Date Published: July 21, 2009
Publisher: Public Library of Science
Author(s): Michael J. Brennan
Partial Text: Responding to an urgency for new vaccines for global diseases, in September 2008 the Center for Biologics Evaluation and Research (CBER) at the US Food and Drug Administration (FDA) published an important FDA Guidance Document (see Box 1), “General Principles for the Development of Vaccines to Protect Against Global Infectious Diseases,”  that should expand the FDA’s role in facilitating the development of new vaccines for global bacterial, viral, and parasitic diseases affecting millions of people in developing countries worldwide. In part, this action is in response to a changing paradigm in advocacy for global diseases and recognition on the part of developed nations that the facilitation of vaccines and other products for neglected diseases disproportionately affecting those living in poverty is an effort that benefits industrialized as well as low-income countries. Moreover, through the effort of researchers, the pharmaceutical and biotechnology industries, and guided by nongovernmental product development partnerships, many funded by the Bill & Melinda Gates Foundation, preventative vaccines for global diseases are becoming a reality. Recent progress in this area is exemplified by both a meningococcal vaccine  and a new malaria vaccine moving forward into phase III efficacy trials in several African nations  and by several candidate vaccines for the prevention of tuberculosis being tested in phase I and II trials . Vaccines and therapeutics for other viral , bacterial , and parasitic  neglected diseases are also in various stages of progress.

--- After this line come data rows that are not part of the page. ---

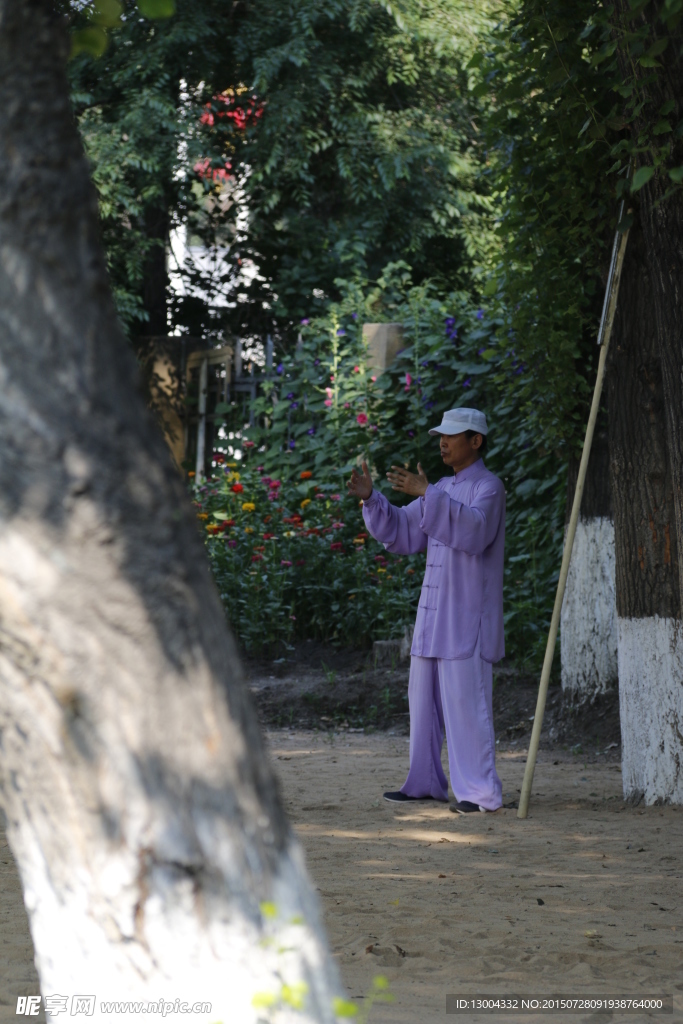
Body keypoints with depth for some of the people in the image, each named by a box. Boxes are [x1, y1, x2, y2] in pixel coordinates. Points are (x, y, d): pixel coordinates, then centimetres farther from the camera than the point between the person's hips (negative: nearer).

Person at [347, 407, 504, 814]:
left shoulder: (488, 487, -8)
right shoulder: (443, 490, 18)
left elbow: (473, 530, -27)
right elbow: (402, 532, 17)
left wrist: (427, 494, -33)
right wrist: (371, 498, 3)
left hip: (467, 620, -9)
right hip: (433, 615, 9)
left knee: (465, 702, -12)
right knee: (425, 700, 12)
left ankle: (481, 792, -11)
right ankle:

To address the gap in regulatory pathways for global vaccines, the FDA’s new guidance document provides an additional solution by indicating that (1) the FDA can license vaccines to protect against infectious diseases or conditions not endemic in the US, (2) the regulatory pathway is the same as for vaccines licensed for use in the US, and (3) the clinical data from trials conducted outside the US can be used for licensure. The principles in this document are supported by legislation, including the Food and Drug Administration Amendments Act of 2007 section 524, which recognizes the importance of accelerating the development of products that prevent diseases for which there is no market in the US. The document is an important declaration, for it ensures that a vaccine for a disease not endemic to the US can be considered for licensure if it has been shown to be safe and effective under the FDA’s Investigational New Drug process. The Investigational New Drug process is particularly thorough in that it provides the vaccine sponsor with a complete review of (1) the purity of the product and (2) the nonclinical data, which ensures that the product is manufactured correctly each time. It also uses an independent analysis of the clinical trial results, which, along with the review by an FDA Advisory Board of experts, provides reliable advice on the safety and effectiveness of the new vaccine. Licensure by the FDA provides a strong foundation for countries that lack well-resourced regulatory agencies to consider this new vaccine for registration in their countries. As mentioned, it also facilitates WHO’s ability to approve this new vaccine for global distribution through its vaccine prequalification and procurement process. The new FDA guidance also points out that vaccines for global diseases may meet the requirements for “accelerated approval,” which can significantly shorten the timelines for licensure in the US, or for designation as an “orphan drug,” which provides for a waiver of FDA user fees usually required for vaccine licensure.
It is clear, however, that the success of this promising FDA initiative will depend both upon the vaccine developers’ willingness to submit their products to the rigorous FDA review process and on the FDA’s ability to effectively implement the new recommendations. There are likely to be significant challenges for FDA reviewers. Although even a partially effective vaccine can have a major impact on diseases like tuberculosis, the FDA has traditionally not licensed vaccines with efficacy below 80%. The guidance document does not describe the principles FDA will use to license a vaccine that has efficacy levels unlikely to be accepted in the US but determined to be at a level that would save hundreds of thousands of lives annually in a country or a region where the disease is epidemic. Other questions are raised by the document. For example, how would a malaria vaccine for children be labeled for use if there is no US target population? Will developing countries be concerned that CBER/FDA could potentially use a different standard for review of products that will only rarely be used in the US? Will the cash-strapped FDA be given the resources to implement this new mandate? And finally, since this document addresses vaccines specifically, are similar licensing guidelines followed for drugs, therapeutics, and diagnostics?